Work instructions
Find the line with "NOTA BENE: if" in the entries below, then reproduce it and every line after it down to and including the line with "[3.1] The principal", exactly.

Provided information

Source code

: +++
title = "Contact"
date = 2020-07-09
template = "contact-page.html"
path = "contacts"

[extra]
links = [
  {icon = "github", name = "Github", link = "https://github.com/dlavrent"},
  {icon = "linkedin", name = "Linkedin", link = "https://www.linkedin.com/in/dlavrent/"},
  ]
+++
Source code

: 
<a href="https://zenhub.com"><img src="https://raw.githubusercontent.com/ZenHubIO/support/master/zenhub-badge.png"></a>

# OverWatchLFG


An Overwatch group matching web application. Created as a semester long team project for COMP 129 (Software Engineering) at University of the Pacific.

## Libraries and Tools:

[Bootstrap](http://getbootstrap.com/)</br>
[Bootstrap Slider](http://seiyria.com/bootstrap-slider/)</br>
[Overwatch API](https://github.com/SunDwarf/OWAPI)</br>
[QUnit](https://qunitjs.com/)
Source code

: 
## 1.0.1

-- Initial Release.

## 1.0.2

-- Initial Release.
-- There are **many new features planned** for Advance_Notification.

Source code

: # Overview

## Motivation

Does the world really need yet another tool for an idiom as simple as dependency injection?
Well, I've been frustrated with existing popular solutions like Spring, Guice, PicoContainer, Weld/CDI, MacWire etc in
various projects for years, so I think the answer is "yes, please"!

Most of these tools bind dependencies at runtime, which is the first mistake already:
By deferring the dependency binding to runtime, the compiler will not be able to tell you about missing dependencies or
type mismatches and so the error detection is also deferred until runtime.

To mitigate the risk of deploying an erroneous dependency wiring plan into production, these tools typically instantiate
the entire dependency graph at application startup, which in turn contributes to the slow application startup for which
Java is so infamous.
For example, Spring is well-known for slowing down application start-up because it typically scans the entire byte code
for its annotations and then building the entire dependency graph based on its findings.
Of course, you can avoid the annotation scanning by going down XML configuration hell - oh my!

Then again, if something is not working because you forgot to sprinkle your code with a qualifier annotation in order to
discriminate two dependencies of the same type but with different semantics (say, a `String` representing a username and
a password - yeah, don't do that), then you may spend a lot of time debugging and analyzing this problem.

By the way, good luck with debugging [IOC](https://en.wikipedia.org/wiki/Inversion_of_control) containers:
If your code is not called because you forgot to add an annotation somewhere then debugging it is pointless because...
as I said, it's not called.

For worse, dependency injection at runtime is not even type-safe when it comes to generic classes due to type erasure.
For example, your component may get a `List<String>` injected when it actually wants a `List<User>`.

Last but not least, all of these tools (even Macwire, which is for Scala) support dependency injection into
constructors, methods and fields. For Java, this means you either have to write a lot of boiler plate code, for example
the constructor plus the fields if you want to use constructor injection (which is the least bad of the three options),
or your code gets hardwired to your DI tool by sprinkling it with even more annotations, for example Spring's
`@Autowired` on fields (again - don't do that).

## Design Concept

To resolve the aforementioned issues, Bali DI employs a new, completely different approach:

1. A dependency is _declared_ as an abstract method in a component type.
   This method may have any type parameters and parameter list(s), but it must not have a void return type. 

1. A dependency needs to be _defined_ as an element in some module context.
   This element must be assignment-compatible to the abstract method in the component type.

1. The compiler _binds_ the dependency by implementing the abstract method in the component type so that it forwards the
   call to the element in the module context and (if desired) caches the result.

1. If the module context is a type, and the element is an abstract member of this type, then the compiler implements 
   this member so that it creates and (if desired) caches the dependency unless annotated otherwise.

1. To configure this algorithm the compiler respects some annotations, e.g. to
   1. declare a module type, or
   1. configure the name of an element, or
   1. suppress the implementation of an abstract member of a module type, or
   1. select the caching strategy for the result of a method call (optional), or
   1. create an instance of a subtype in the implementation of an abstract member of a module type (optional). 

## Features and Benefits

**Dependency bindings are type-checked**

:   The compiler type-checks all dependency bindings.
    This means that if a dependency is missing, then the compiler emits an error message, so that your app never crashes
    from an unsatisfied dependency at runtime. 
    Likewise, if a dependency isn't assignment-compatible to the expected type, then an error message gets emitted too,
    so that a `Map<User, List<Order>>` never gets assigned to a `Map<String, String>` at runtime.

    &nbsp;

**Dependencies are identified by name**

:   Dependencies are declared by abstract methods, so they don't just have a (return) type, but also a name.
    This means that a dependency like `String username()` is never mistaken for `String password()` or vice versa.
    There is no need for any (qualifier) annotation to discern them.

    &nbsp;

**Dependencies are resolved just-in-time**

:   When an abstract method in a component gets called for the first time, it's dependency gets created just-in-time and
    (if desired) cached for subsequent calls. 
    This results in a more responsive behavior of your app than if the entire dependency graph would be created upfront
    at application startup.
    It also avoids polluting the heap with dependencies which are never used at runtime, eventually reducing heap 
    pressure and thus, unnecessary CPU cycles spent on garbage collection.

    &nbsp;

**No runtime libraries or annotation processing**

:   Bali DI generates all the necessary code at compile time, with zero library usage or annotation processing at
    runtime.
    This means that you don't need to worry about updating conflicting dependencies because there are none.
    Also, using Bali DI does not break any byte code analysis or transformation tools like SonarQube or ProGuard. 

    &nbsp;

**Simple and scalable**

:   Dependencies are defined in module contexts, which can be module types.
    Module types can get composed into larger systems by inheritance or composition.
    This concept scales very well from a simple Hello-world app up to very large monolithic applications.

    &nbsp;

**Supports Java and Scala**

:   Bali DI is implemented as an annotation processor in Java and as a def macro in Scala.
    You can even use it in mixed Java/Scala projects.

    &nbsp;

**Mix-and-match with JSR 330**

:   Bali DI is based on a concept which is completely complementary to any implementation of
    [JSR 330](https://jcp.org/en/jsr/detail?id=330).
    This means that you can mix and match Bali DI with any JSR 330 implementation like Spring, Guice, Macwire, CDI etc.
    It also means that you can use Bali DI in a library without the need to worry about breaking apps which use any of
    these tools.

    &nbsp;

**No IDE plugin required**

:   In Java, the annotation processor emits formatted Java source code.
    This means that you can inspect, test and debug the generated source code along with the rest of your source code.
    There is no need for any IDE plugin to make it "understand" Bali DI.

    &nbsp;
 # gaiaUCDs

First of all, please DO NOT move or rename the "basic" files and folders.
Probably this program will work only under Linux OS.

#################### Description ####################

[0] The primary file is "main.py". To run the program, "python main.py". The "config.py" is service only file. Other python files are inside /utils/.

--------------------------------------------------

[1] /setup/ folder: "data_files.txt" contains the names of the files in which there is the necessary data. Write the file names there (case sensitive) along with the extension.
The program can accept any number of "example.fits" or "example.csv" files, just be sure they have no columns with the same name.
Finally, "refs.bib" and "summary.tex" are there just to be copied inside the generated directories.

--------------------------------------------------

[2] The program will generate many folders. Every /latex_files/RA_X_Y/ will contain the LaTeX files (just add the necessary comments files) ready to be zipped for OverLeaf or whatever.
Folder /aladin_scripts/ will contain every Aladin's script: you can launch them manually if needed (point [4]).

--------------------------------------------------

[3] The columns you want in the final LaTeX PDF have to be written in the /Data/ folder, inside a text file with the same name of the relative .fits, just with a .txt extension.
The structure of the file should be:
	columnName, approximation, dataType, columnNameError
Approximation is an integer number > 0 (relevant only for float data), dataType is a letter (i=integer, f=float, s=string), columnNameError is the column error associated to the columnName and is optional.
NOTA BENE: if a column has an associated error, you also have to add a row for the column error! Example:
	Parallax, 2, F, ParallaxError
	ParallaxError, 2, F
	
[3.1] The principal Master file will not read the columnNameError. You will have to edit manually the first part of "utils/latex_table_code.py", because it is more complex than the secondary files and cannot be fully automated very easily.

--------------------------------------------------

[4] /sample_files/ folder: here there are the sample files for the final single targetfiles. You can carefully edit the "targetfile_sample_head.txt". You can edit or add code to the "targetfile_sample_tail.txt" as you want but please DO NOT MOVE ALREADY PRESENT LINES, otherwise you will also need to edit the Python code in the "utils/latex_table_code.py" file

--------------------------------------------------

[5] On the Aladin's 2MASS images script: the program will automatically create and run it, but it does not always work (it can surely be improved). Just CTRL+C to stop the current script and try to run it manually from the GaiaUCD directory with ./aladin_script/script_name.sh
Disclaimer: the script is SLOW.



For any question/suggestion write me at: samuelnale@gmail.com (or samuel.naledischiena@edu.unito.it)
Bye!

Output for this task
NOTA BENE: if a column has an associated error, you also have to add a row for the column error! Example:
	Parallax, 2, F, ParallaxError
	ParallaxError, 2, F
	
[3.1] The principal Master file will not read the columnNameError. You will have to edit manually the first part of "utils/latex_table_code.py", because it is more complex than the secondary files and cannot be fully automated very easily.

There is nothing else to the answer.